2015 GSA Annual Meeting in Baltimore, Maryland, USA (1-4 November 2015)

Paper No. 288-38
Presentation Time: 9:00 AM-6:30 PM

IDENTIFICATION OF TWO METAL CONTAMINANTS IN SOLUTION WITH CU ISOTOPES IN FIRST, SECOND AND THIRD ORDER STREAMS NEAR DEXING MINE, CHINA


ALLIN, Nicholas C., Geology, Juniata College, 1700 Moore Street, Huntingdon, PA 16652, SONG, S.M., Nanjing Center,Chinese Geological Survey, Nanjing, China, KOPERA, Kristin, Department of Geology, Juniata College, 1700 Moore Street, Huntingdon, PA 16652, CHEN, D.D, Nanjing Center, Chinese Geological Survey, Nanjing, 210016, China, GUO, Kunyi, Chinese Geological Survey, Nanjing Center, Nanjing, China and MATHUR, Ryan, Geology, Juniata College, 1700 Moore St, Huntingdon, PA 16652, allinnc12@juniata.edu

Stable isotope values of copper contaminants found in solutions, particulates, soils and minerals collected within the local region downstream of the Dexing Mine were used to delineate the reach of metallic waste from the longstanding mining operation. The Dexing Mine is the largest open pit porphyry copper deposit mining operation in Asia and has been in operation continuously for 30+ years, allowing for long-term and thorough spoliation of the area. Concentrations of copper ions in solution vary throughout the watershed, with the highest, 440 ppm closest to the mine and 0.05ppm further from the main source site. Two distinct mineral isotope values are seen within the sample suite, being chalcopyrite and pyrite. Chalcopyrite, the main ore mined at Dexing, has a smaller range of reasonable isotope values than the latter, staying within values closer to zero. Pyrite has a much broader range of values, extending extremely in both lighter and heavier directions.

In the streams surrounding the Dexing mine, two different isotope values from the dissolved minerals chalcopyrite and pyrite can be differentiated. Values interpreted as being consistent with a chalcopyrite origin have values that fractionate predictably by +1.5 (per greater). Values seen as being pyrite, or from weathered tailing piles, have unique values greater than +6 ‰, and high isotope values were seen throughout the watershed. Particulate copper isotope values in the waters are complicated and vary greatly, so no clear pattern could easily be made with our understanding of it thus far. The highest copper isotope values are tied to waters closer to the tailings’ source. The tailings themselves were found in two soil samples taken near the largest tailings site, and visible sulfides were present.
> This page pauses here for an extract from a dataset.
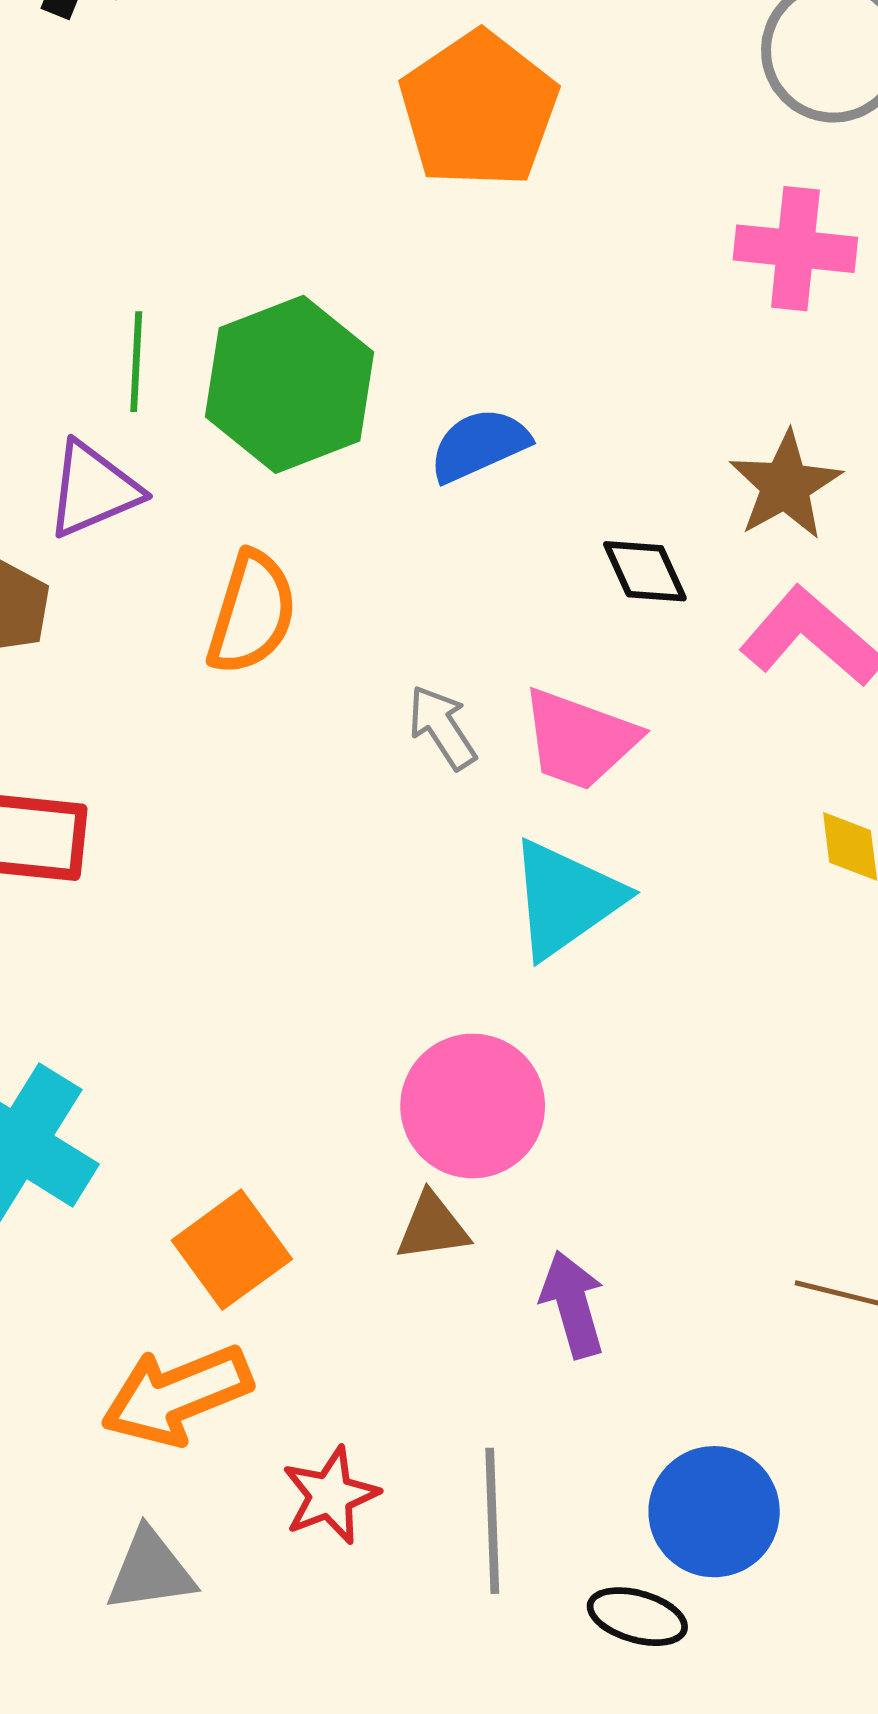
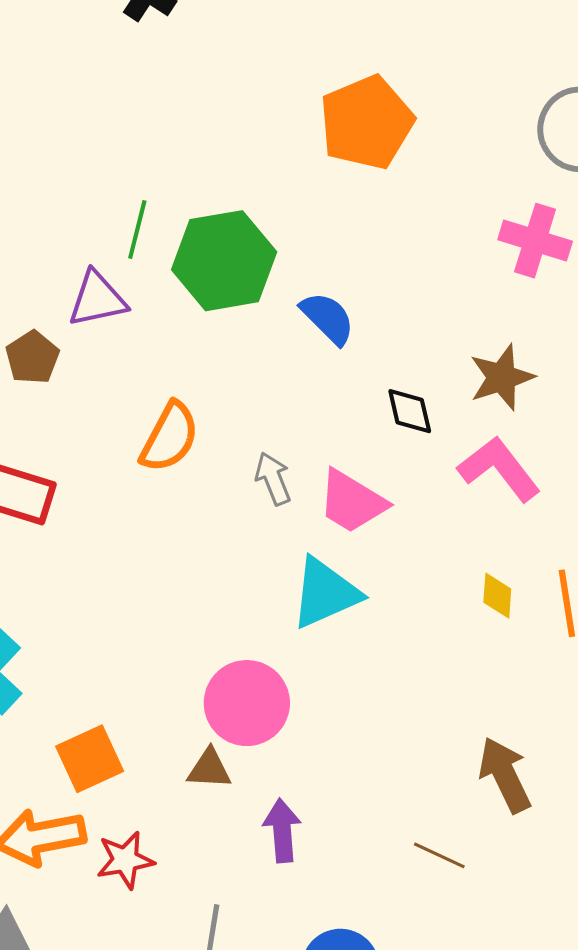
blue semicircle: (479, 445) -> (328, 318), turned 58
orange semicircle: (252, 613) -> (170, 437), moved
red star: (330, 1495) -> (125, 860), moved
The sulfides from the soil produced copper isotope values that relate directly with the dissolved copper isotope values found in the waters collected downstream of the tailing sites. With thorough sampling, unique isotope values from the dissolved pyrite tailings and the primary-source chalcopyrite allow for the tracing of the metallic pollutants throughout the complicated watershed. These techniques may be applied to other contamination zones elsewhere and prove its usefulness in tracking transition metal pollutants in other industry impacted sites.